Comparing the patients with successful LC and those with the need for the secondary radical hysterectomy procedure, there was no difference regarding the histological type, which seems to play a minor role. However, the differences become apparent when tumour size and grading are considered. The final histologic result showed considerably larger tumours in the group with an R1 resection after LC. Affected margins were found about 3 times more frequently in tumours with a G3 status. Thus, grading appears to be an important prognostic factor for successful LC. In case of G3 carcinoma, the patient should be informed about the higher risk of a R1 situation before surgery.

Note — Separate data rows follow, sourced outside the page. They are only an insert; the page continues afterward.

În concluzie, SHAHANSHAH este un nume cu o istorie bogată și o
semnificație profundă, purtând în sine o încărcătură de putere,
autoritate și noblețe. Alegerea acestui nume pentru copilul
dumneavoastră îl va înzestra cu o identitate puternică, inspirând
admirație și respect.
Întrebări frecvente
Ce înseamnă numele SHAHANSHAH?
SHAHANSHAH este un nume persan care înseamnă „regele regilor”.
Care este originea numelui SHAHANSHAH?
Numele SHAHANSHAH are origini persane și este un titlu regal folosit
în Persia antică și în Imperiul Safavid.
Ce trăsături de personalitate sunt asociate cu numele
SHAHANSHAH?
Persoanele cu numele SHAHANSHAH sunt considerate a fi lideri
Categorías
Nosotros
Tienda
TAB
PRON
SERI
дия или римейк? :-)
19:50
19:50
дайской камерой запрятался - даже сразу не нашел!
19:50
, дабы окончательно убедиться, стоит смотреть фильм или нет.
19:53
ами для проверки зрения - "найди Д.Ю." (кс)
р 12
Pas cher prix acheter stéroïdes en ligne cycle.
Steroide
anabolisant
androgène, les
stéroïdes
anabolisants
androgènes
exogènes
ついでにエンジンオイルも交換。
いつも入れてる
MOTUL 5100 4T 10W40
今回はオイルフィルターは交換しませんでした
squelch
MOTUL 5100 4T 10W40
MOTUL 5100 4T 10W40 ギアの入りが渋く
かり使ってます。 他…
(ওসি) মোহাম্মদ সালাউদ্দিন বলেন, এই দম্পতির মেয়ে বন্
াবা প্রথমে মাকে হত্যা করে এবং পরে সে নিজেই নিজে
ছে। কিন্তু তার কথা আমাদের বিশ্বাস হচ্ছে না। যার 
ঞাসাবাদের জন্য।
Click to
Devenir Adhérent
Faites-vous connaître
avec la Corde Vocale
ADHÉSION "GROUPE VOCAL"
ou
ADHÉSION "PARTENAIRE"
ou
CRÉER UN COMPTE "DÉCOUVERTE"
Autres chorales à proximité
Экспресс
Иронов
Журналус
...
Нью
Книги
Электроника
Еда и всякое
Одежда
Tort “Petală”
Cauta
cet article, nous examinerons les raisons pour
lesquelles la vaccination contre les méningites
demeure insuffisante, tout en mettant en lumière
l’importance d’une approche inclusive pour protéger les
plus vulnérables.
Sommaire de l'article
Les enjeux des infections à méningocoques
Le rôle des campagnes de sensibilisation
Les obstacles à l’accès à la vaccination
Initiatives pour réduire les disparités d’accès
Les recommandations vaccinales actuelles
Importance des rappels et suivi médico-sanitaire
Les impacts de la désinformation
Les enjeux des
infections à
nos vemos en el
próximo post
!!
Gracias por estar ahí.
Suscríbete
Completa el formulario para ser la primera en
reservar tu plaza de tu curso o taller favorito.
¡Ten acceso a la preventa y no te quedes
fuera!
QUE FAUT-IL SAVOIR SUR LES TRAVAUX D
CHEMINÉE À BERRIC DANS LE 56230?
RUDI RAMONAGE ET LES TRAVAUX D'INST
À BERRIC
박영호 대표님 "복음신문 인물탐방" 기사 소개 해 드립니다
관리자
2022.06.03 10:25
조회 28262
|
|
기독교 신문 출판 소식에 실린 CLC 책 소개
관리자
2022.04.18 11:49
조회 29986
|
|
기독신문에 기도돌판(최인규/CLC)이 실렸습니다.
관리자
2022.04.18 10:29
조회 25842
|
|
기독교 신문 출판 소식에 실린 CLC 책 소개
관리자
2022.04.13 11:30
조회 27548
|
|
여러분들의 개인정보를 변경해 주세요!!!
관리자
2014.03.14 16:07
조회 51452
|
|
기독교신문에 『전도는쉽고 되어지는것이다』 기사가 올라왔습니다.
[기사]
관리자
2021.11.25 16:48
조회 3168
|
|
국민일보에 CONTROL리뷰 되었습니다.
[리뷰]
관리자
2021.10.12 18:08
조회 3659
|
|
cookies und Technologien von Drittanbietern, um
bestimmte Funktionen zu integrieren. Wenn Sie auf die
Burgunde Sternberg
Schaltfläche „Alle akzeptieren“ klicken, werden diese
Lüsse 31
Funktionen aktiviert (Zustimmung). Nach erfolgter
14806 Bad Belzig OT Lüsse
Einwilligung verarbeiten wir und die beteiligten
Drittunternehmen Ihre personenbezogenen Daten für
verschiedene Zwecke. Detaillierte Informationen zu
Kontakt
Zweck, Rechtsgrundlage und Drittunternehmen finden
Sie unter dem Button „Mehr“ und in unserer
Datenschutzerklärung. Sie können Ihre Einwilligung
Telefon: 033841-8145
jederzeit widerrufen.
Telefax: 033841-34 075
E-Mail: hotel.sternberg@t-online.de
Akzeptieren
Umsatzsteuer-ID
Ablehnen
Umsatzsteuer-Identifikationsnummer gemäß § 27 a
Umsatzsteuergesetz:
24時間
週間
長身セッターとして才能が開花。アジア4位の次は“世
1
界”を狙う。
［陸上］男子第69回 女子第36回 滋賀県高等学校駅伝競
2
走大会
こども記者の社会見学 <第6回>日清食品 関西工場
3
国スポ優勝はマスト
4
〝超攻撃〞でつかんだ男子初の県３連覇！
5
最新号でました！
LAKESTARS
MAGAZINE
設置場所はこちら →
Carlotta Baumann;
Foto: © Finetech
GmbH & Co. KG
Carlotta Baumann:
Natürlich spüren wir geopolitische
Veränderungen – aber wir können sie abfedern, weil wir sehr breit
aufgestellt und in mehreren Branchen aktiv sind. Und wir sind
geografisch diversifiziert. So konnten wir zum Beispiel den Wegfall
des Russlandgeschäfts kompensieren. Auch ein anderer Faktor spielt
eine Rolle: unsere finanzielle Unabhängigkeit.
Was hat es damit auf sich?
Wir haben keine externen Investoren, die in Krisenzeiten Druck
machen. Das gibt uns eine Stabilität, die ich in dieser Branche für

Although 56.4% of our patients had an adenocarcinoma, the ovarian preservation seems to be no risk at early stage cervical carcinoma. A meta-analysis in 1427 patients with adenocarcinoma or squamous carcinoma of the cervix FIGO stage (CIS—IIA) who underwent hysterectomy, showed no ovarian recurrences after unilateral or bilateral ovarian preservation in adenocarcinoma patients in the follow-up (30–68 months); however, 15 patients with squamous carcinoma developed pelvic recurrence [35].

The interpretation of our study results is limited by a relatively small patient number and a nonrandomized setting. Secondly, there were six different oncological surgeons who performed the LC. This methodical problem was also shown by Shim et al. in a recent systematic review. They demonstrate the problem of analysing recurrence and pregnancy rates in early stage cervical cancer (IA1) with lymphovascular involvement treated by LC or SVT, since most studies were retrospective and of small, nonrandomized numbers [24]. In this respect, our results may contribute additional clinical data to further evaluate LC as a surgical technique that supports fertility preservation with less cervical trauma but with uncompromised oncological safety.

Conclusion

LC is a surgical technique for the therapy of early stage cervical cancer in young women. The oncological safety is comparable to the results of studies with patients who underwent radical trachelectomy but with an improved fertility outcome. Despite that fact that none of the study patients had recurrent disease and all of the women who had the desire to conceive became pregnant during follow-up time, future prospective clinical trials with larger sample sizes are needed to confirm the positive findings. According to available data and our present results, we conclude for the daily practice that large conization can be offered to women with early stage cervical cancer after counselling and involvement in the decision-making process.